Balance is everything. It is your job to provide enough detail to promote your theory of the case, but not so much that the critical points of the argument are lost in the morass. To describe the previous ruling in a light that persuasively advances your case is undoubtedly a challenge. You must do so honestly, of course, so that your adversary can never accuse you of misrepresenting the facts.  But detailing the case’s history offers a tremendous opportunity to breathe life into a story that concerns real people. The history of the case should foreshadow the contentions you are about to advance in your argument.

What part of building a case do you think receives less attention than it should?

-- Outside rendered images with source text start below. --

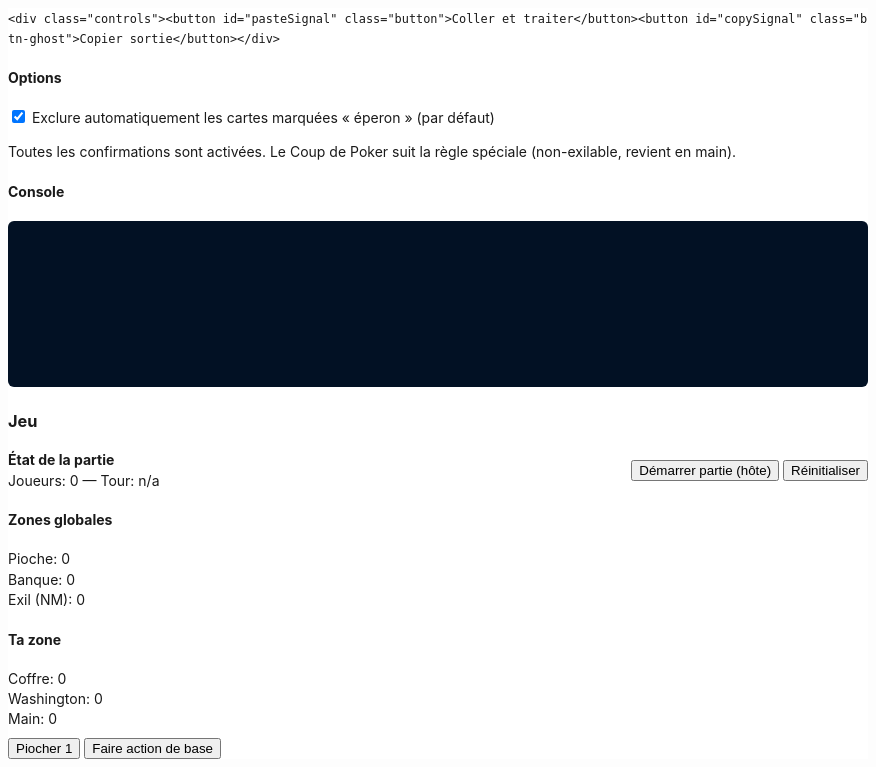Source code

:     <div class="controls"><button id="pasteSignal" class="button">Coller et traiter</button><button id="copySignal" class="btn-ghost">Copier sortie</button></div>
  </div>

  <div class="card">
    <h4>Options</h4>
    <label><input type="checkbox" id="filterSpur" checked /> Exclure automatiquement les cartes marquées 
    « éperon » (par défaut)</label>
    <p class="small">Toutes les confirmations sont activées. Le Coup de Poker suit la règle spéciale (non-exilable, revient en main).</p>
  </div>

  <div class="card">
    <h4>Console</h4>
    <pre id="log" style="height:150px;overflow:auto;margin:0;background:#021124;padding:8px;border-radius:6px"></pre>
  </div>
</div>

<div class="panel">
  <h3>Jeu</h3>
  <div class="card">
    <div style="display:flex;justify-content:space-between;align-items:center">
      <div>
        <strong>État de la partie</strong>
        <div class="small">Joueurs: <span id="playerCount">0</span> — Tour: <span id="turnInfo">n/a</span></div>
      </div>
      <div class="controls">
        <button id="startGame" class="button">Démarrer partie (hôte)</button>
        <button id="resetGame" class="btn-ghost">Réinitialiser</button>
      </div>
    </div>
  </div>

  <div class="card">
    <h4>Zones globales</h4>
    <div class="zone">
      <div class="zone-item">Pioche: <span id="pileCount">0</span></div>
      <div class="zone-item">Banque: <span id="bankCount">0</span></div>
      <div class="zone-item">Exil (NM): <span id="exilCount">0</span></div>
    </div>
  </div>

  <div class="card">
    <h4>Ta zone</h4>
    <div class="zone">
      <div class="zone-item">Coffre: <span id="myVault">0</span></div>
      <div class="zone-item">Washington: <span id="myWash">0</span></div>
      <div class="zone-item">Main: <span id="myHandCount">0</span></div>
    </div>
    <div style="margin-top:8px">
      <button id="drawOne" class="btn-ghost">Piocher 1</button>
      <button id="actionBase" class="button">Faire action de base</button>
    </div>
  </div>
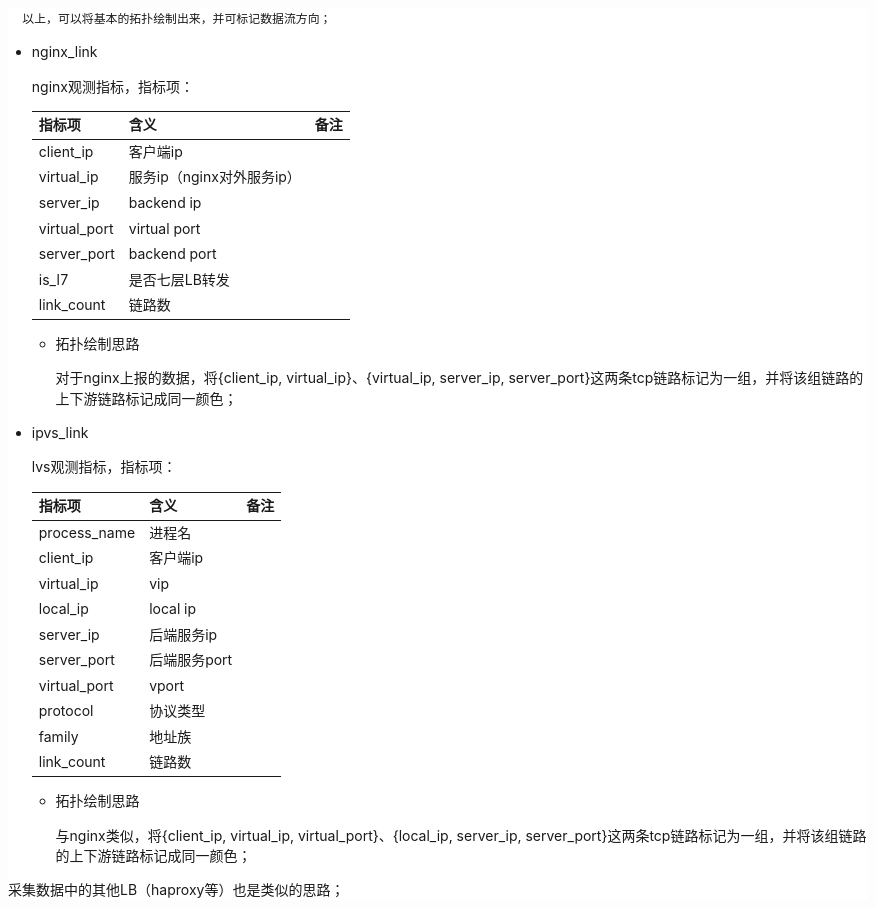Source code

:       以上，可以将基本的拓扑绘制出来，并可标记数据流方向；

  - nginx_link

    nginx观测指标，指标项：

    | 指标项       | 含义                      | 备注 |
    | ------------ | ------------------------- | ---- |
    | client_ip    | 客户端ip                  |      |
    | virtual_ip   | 服务ip（nginx对外服务ip） |      |
    | server_ip    | backend ip                |      |
    | virtual_port | virtual port              |      |
    | server_port  | backend port              |      |
    | is_l7        | 是否七层LB转发            |      |
    | link_count   | 链路数                    |      |

    - 拓扑绘制思路

      对于nginx上报的数据，将{client_ip, virtual_ip}、{virtual_ip, server_ip, server_port}这两条tcp链路标记为一组，并将该组链路的上下游链路标记成同一颜色；

  - ipvs_link

    lvs观测指标，指标项：

    | 指标项       | 含义         | 备注 |
    | ------------ | ------------ | ---- |
    | process_name | 进程名       |      |
    | client_ip    | 客户端ip     |      |
    | virtual_ip   | vip          |      |
    | local_ip     | local ip     |      |
    | server_ip    | 后端服务ip   |      |
    | server_port  | 后端服务port |      |
    | virtual_port | vport        |      |
    | protocol     | 协议类型     |      |
    | family       | 地址族       |      |
    | link_count   | 链路数       |      |

    - 拓扑绘制思路

      与nginx类似，将{client_ip, virtual_ip, virtual_port}、{local_ip, server_ip, server_port}这两条tcp链路标记为一组，并将该组链路的上下游链路标记成同一颜色；

  采集数据中的其他LB（haproxy等）也是类似的思路；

Preparing an introduction to a legal argument sounds like a boring and mundane task, but the opportunities it offers for persuading the court are enormous. The beginning of an argument greatly influences how its later passages will be read, and courts tend to read submissions most carefully at the beginning. Because judges are pressed for time, they expect the strongest arguments first.  If they find themselves initially considering weak points, they either form an adverse opinion—or worse—they stop reading altogether. Time spent in preparing the introduction is well worth the effort.

Is there a best way to challenge your opponent’s argument? Do you suggest framing it by showing its flaws or by arguing for the merit of your argument?

Generally speaking, your argument will be better received if you frame it first, before attacking the positions of opposing counsel. The court’s impression should be that you deserve to win, rather than your adversary deserves to lose.  A defensive tone can quickly undermine an otherwise commendable argument. A frontal attack—on grounds that the precedent is poorly reasoned or that changes in public policy have made it irrelevant—is almost always a losing battle. Judges invariably prefer distinguishing and reconciling precedent to that of flatly overruling it.  An elaborate analysis of your opponent’s points may show over-concern about their importance. You should dispense of those points as quickly and forcefully as you can—and then move on.

What’s your top advice for lawyers in building their argument?

To write clearly, you must not only gather your material and carefully organize it, but you must think deeply about it. You must ponder the relationship of facts and law to one another, evaluate the importance of one point over another, and then construct a logical plan of presentation. Considerable time must be spent digesting, organizing and thinking through the implications of the material before you even begin to write. Only when you see clearly what is central to the argument can you persuade the court to focus on those points, instead of dispersing attention over a morass of details in which nothing significant stands out.